Not only the changes themselves but also the complex interactions between these changes play an important role. An outstanding review can be found in Richardson et al. (2013). The authors give us an overview of the environmental drivers of phenology in different biomes and examine the feedback of vegetation and climate.
Since I found their conceptual model very useful to show those complex relations (especially as an introduction to talks for students and colleagues), I redraw the figure to point up the important role of phenology as an Essential Biodiversity Variable (EBV, Pereira et al. 2013, Skidmore et al. 2015, Pettorelli et al. 2016) having feedback on Essential Climate Variables (ECV, GCOS 2006; Noormets 2009).
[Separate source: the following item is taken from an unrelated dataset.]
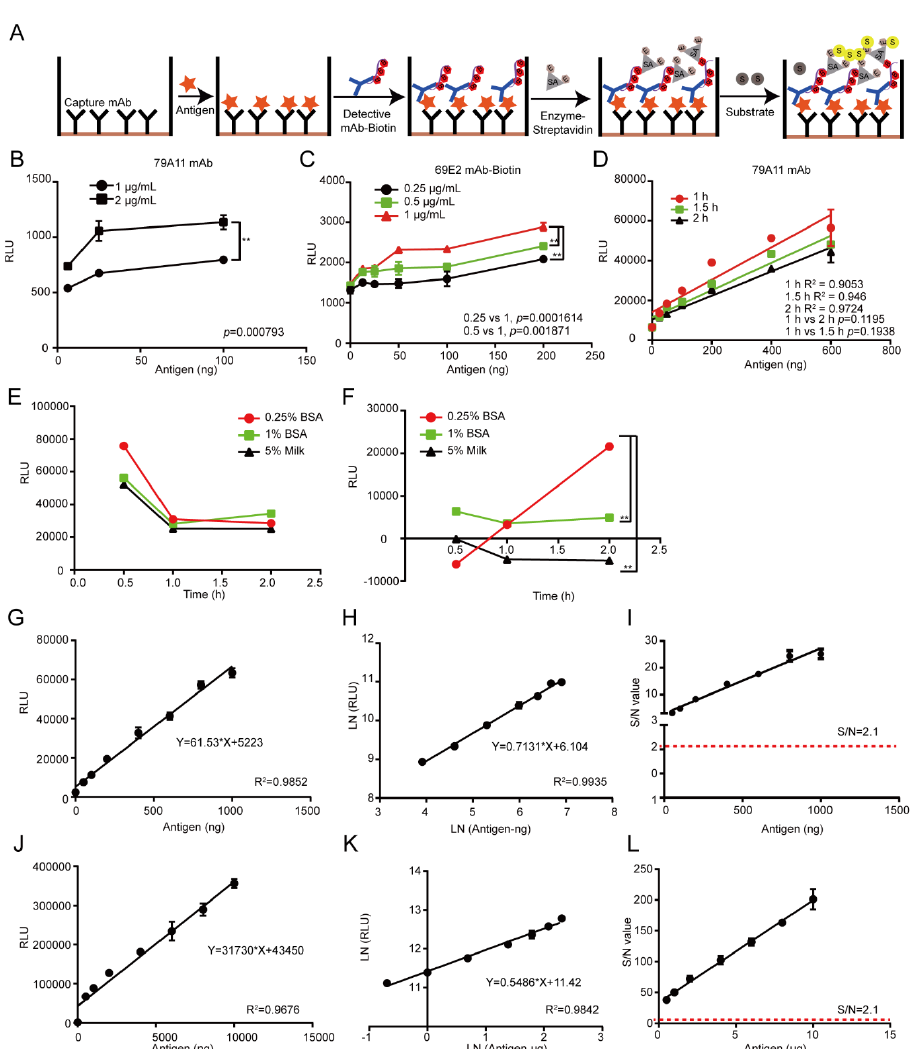
Figure 6. Establishment of a chemiluminescence immunoassay based on the LSAB-ELISA method and luminol detection system for quantitative detection of the HPV16 E7-HIS fusion oncogenic protein. ( A ) The principle diagram of the biotin-streptavidin double-antibody sandwich ELISA (BA-ELISA). The red pentagram represents an antigen; the black “Y” represents a capture antibody; the blue “Y” represents a detecting antibody; B represents an biotin; SA represents a streptavidin; S represents a substrate (lumonol) and E represents an HRP enzyme. ( B ) The optimal concentration of the capture antibody 79A11. ( C ) The optimized reaction concentration of the detection antibody Biotin-69E2. ( D ) The optimized reaction time between the antigen HPV16 E7 protein and the capture antibody. ( E ) The background of the three blocking agents at three time points. ( F ) Signal diagrams at three time points for the three blocking agents. ( G – I ) The straight-line fitting, double-log fitting, and S / N ratio of the antigen HPV16 E7-HIS oncoprotein at the ng-grade equal-difference dilution method. ( J – L ) The straight-line fitting, double-logarithmic fitting, and S / N ratio plots of the HPV16 E7-HIS recombinant oncoprotein at the µ g-grade equal-di ff erence dilution method. LSAB, labeled streptavidin-biotin. RLU, relative light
In the context of global change, the research field of phenology has become more and more the focus of interdisciplinary issues in the last two decades. Since the 1980s, the number of journal articles has increased tenfold (Tang et al. 2016). This is partly due to the numerous publications related to anthropogenic climate change: the Fourth Assessment Report of the IPCC states as
Phenology is perhaps the simplest process for changing the ecology of species as a response to climate change.Rosenzweig et al. 2007
In addition, phenology as an integrative science is part of research in numerous disciplines such as biology, meteorology, agriculture and forestry or environmental medicine (Schwartz 2003, Hudson and Keatley 2010, Schwartz 2013).
We can conclude, that due to the central role of phenology in the context of global change, routine monitoring of vegetation phenology is of vital importance.